Do you have a daughter at home? How do you talk to her and teach her important things in life? Of course there are so many stereotypes with boys too, i guess i’ll reach talking about them in another couple of years, when my little boy is that age. Would love hearing your thoughts about all of it!! Thanks for reading.
I have a six and a half year old daughter, who’s also my first born. And like every mother and daughter, we share a very deep, friendly and a special bond. She is one of those witty, naughty and chatterbox kinda little girl who can ask a million questions every minute. And i am going through a confused stage in my parenting of finding what are the right things to teach and discuss with her, that really matter in today’s world.
Every time you meet a little girl, how do you start a conversation? The general go to is to talk about how cute they look, what lovely curls they have or how you love their pink fairy dress. But i generally refrain myself from doing that, coz i feel it’s important to show them that appearance is not the only thing that makes them what they are. It’s in our culture to always make such kinda conversations (like how pretty they are!!) as they are good ice-breakers. For me, coz i have a little girl myself, i make sure that we don’t stress too much about appearances and i make sure i follow this rule with and around her friends as well. Of course i love my daughter all dolled up but it’s not the most important thing, coz when i see reports on how five year olds worry that they are fat and have low self esteem at such early age, it just makes me so scared of the times that we live in.
It is very important for the kids to be humble, helpful and grateful (and of course as adults we all struggle with that ourselves, let alone wanting our kids to be so well groomed to think on those lines— but those are surely more important things to teach them and help them keep practising).

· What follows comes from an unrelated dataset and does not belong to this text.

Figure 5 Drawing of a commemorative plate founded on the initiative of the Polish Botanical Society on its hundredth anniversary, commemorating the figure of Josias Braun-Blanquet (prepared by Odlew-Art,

Even back home, when we visit India (which is once a year now), the first comments are always on her (my daughter’s) appearance- “Hey, how thin has she become!”; “Hey, she was much fairer when she was here!!” or “Look, how tall she is!!”. People comment and they go, and it’s the parents who have to pacify/explain to these growing minds later on. And when my daughter comes and says “Am i looking too thin??” (which she takes in the best way possible by the way, as she’s big enough to understand how hard it is to shed that weight- she’s seen some examples at home!), it just brings all the red flags up in my brain. So instead of referring anything about her thin stature (which is genetic and she gets that from me), i generally make sure i tell her how important it is to be healthy, and eat healthy and being just thin is not good and how our body needs strength.

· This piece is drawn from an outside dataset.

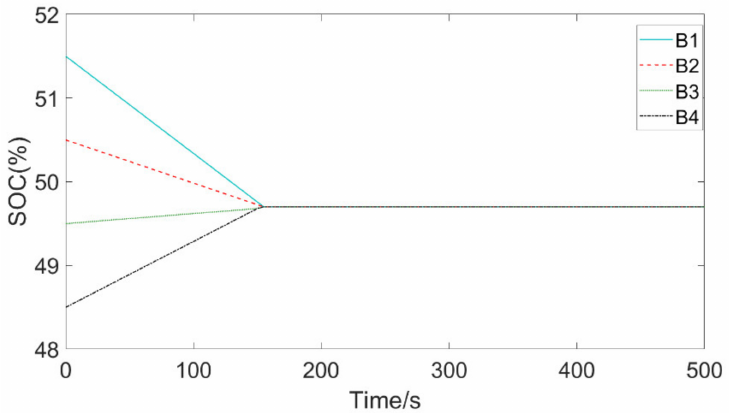
Figure 5. Simulation of cascaded Buck-Boost balance circuit based on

Building up self esteem also begins very early on, so instead of talking about physical appearances i make sure i talk about books, food, homework, play time ideas with her friends as well. It sets a good example and you should see their faces when i talk about their favourite dessert or their pets at home or what do they call grandparents in their mother tongue. There are so many topics you can talk about with these little ones, so why just stress on the not so important things all the time. The conversations that come out of these little things are also so hilarious and help building better and longer bonds.